Percent or Percentage Point Improvement
Percent or percentage point improvements are common methods for setting targets. The following list includes several different ways of determining and applying these changes over time to target-setting methods.
- Average year-over-year growth/change. Using historical data, calculate the average growth/change from year to year. This change can be calculated as a percent improvement or a percentage point improvement.
- Overall growth/change. Calculate the overall growth from two historical points in time (e.g., from year 1 to year 5) using either percent or percentage point improvement. Increase the end target five years out, by that total growth.
- Moving (rolling) average. If the historical data are not stable, a moving average can be calculated and added to each of the future years. The moving average may be based on a period of two, three, or four years, depending on the number of years of historical data available.

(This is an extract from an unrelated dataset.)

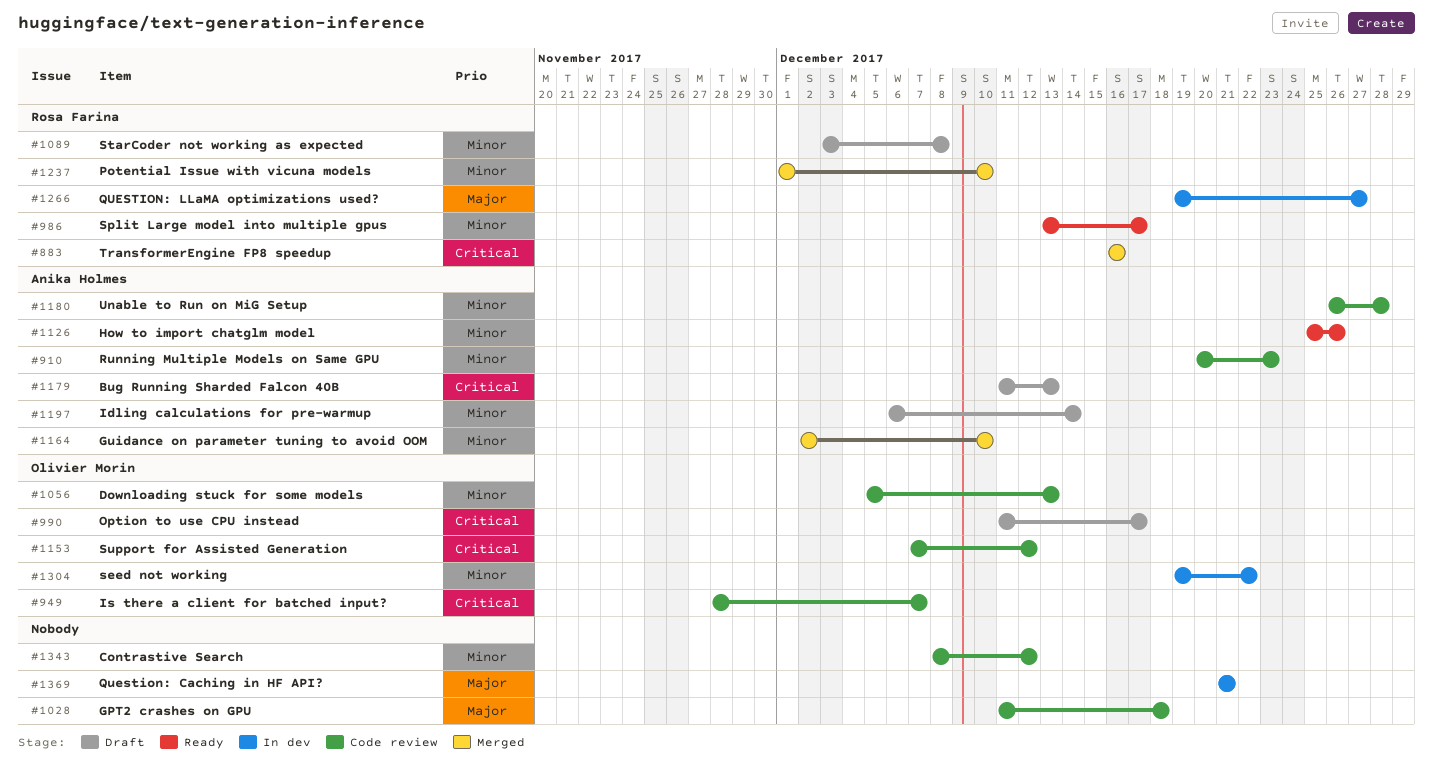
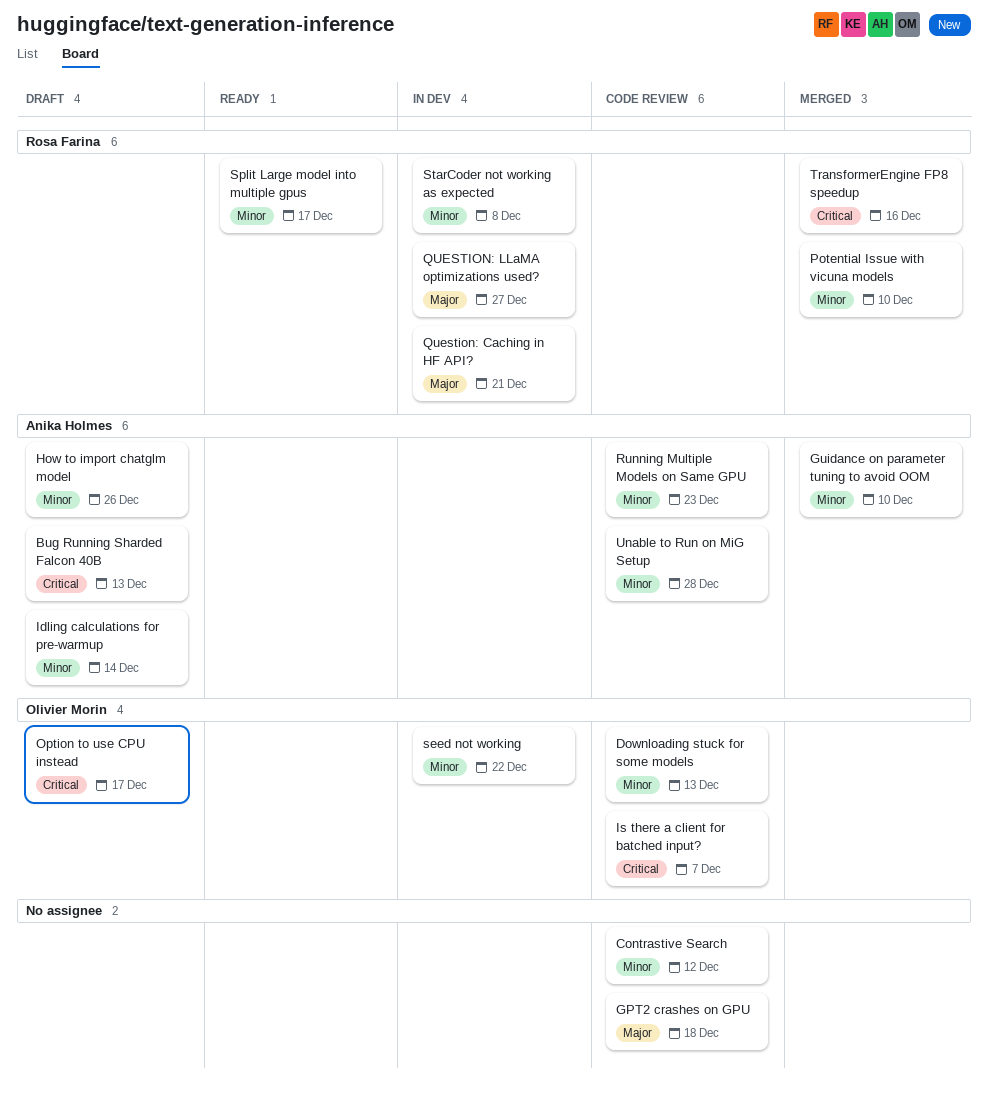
How to import chatglm model, status: Ready -> Draft
Question: Caching in HF API?, owner: none -> Rosa Farina
StarCoder not working as expected, status: Draft -> In dev
Support for Assisted Generation: present -> none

- New baseline (or no historical data). If historical data are not available or if a new baseline has been established (e.g., due to changes in data collection methods), start with the new baseline (or most recent year of actual data) and increase that by a certain percentage or number of percentages points each year.
Start with the End Goal
Decide on the target for the last year of the SPP/APR cycle. One approach to setting that end goal is by determining a meaningful/statistically different value from baseline or current data.
Trend Analysis and Forecasting
A trendline, also referred to as a line of best fit, is a straight or curved line on a chart that shows the general pattern or overall direction of the data. Trend analysis is most often used to show data movement over time, particularly to estimate data in future years. You can decide on a target based on the trendline projection. An important consideration in trend analysis is how far back to go; that is, when to start the trendline.
Tools like Excel can be used to add a trendline to a chart and extend the trendline to future years (forecast). There are different options for doing trend analysis and forecasts in Excel, depending on the type of data you have.
Statistical analysis can be used to help predict future results and thus, targets, using additional data such as population data, regional data, or outliers.
For each of the approaches, consider changes in state circumstances that may impact performance in any given year, such as data quality issues or the scope and status of improvement initiatives. There may be legitimate reasons for maintaining stability for a few years, and targets may remain the same for several years. Similarly, targets in the intervening years may increase incrementally, but not by the same amount each year. However, targets must show improvement from the baseline in the end.
An effective way to engage stakeholders in the target-setting process is to present multiple options for targets, explain the rationale for each, and solicit feedback. Presenting these options visually, e.g., all on one graph, allows stakeholders to see the impact of each approach. An example is presented in Figure 8 in the Examples of Data Visualization section.
1Hubbard, K., Makram, T., Klein, R., & Huang, D. 2020. Target-Setting Methods in Healthy People 2030. Healthy People Statistical Notes.